By now we can also immediately identify with high level of confidence that For 0.5 and 1 milligrams Orange Juice have has greater impact on tooth growth (On the merit that for those 2 doses there confidence interval are pairwise disjoint).
For Orange Juice(OJ) supplement type, however, there is an overlap for dose 1 and 2 milligrams, and we are forced to look deeper.
t.test(len ~ dose, paired=FALSE, var.equal=TRUE,
data=subset(ToothGrowth, dose %in% c(1.0,2.0) & supp == 'OJ'))
##
## Two Sample t-test
##
## data: len by dose
## t = -2.2478, df = 18, p-value = 0.03736
## alternative hypothesis: true difference in means is not equal to 0
## 95 percent confidence interval:
## -6.5005017 -0.2194983
## sample estimates:
## mean in group 1 mean in group 2
## 22.70 26.06
The t value -2.2477612 being less than qt(.025, 18) == -2.100922 allows us to assert that the mean length for 2 milligrams as greater than the for the 1 milligram dose.
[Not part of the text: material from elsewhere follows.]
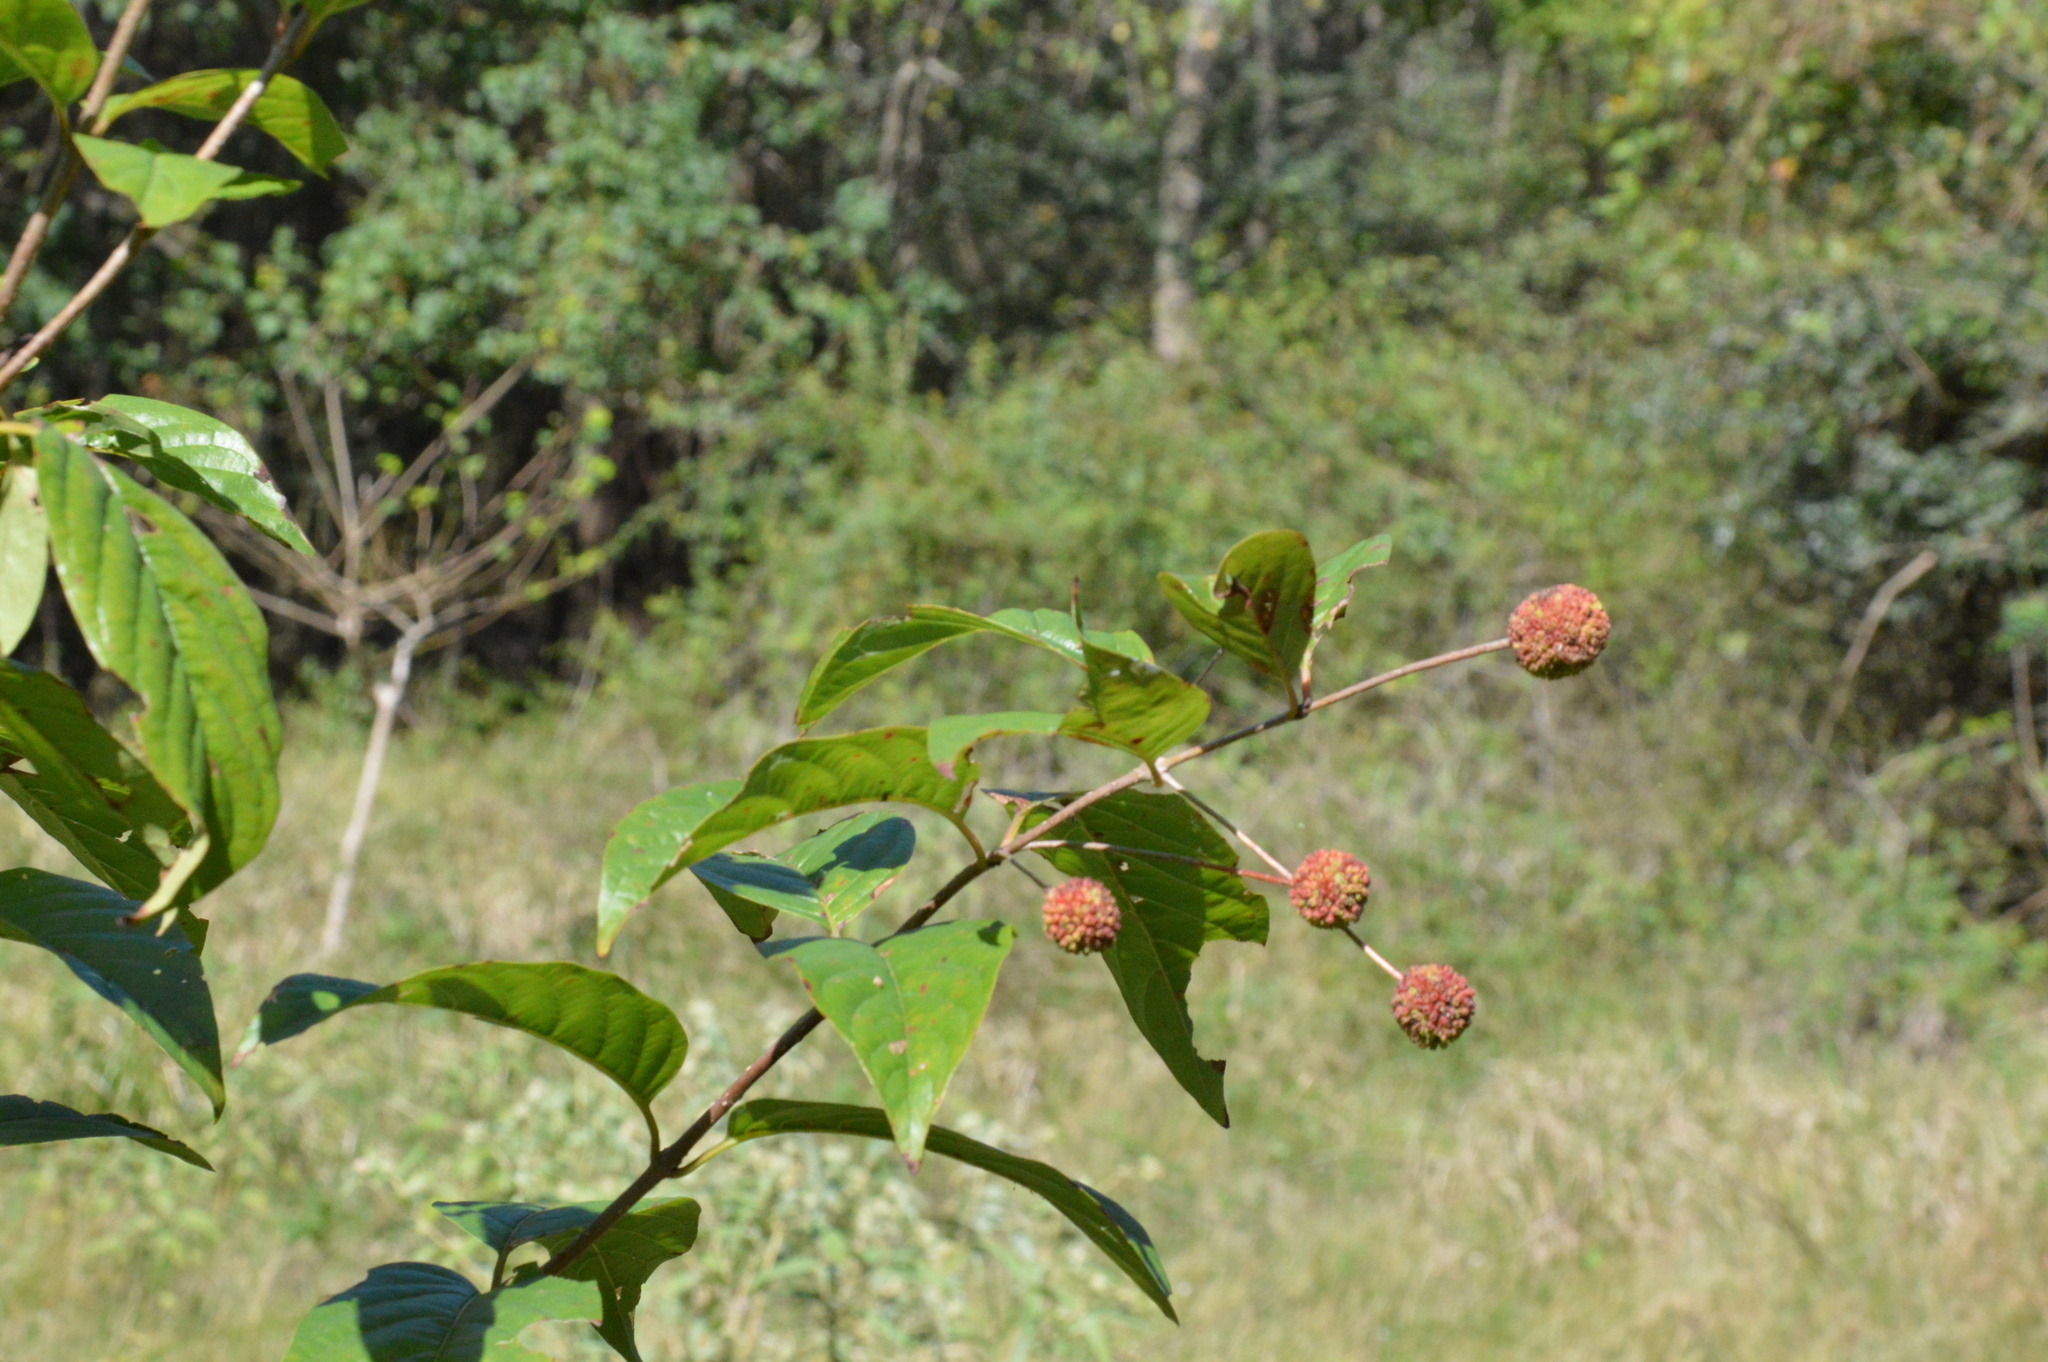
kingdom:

In the 2.0 milligram dose there is an overlap between Orange Juice (OJ) and Ascorbic Acid (VC) let’s dig deeper
t.test(len ~ supp, paired=FALSE, var.equal=FALSE,
data=subset(ToothGrowth, dose == 2.0))
##
## Welch Two Sample t-test
##
## data: len by supp
## t = -0.046136, df = 14.04, p-value = 0.9639
## alternative hypothesis: true difference in means is not equal to 0
## 95 percent confidence interval:
## -3.79807 3.63807
## sample estimates:
## mean in group OJ mean in group VC
## 26.06 26.14
The confidence Interval includes 0 and hence difference between the supplements types vis-a-vis mean lengths is insignificant.
We have conducted an analysis of the ToothGrowth data based on the assumptions that guinea pigs were randomly chosen. We are also assuming that the samples are independent so the unpaired testing was employed.
Our analysis has shown with high confidence that the there is a correlation between the supplement type used and teeth growth in guinea pigs, when for small doses of 0.5 and 1 milligrams, Orange Juice, clearly has an advantage.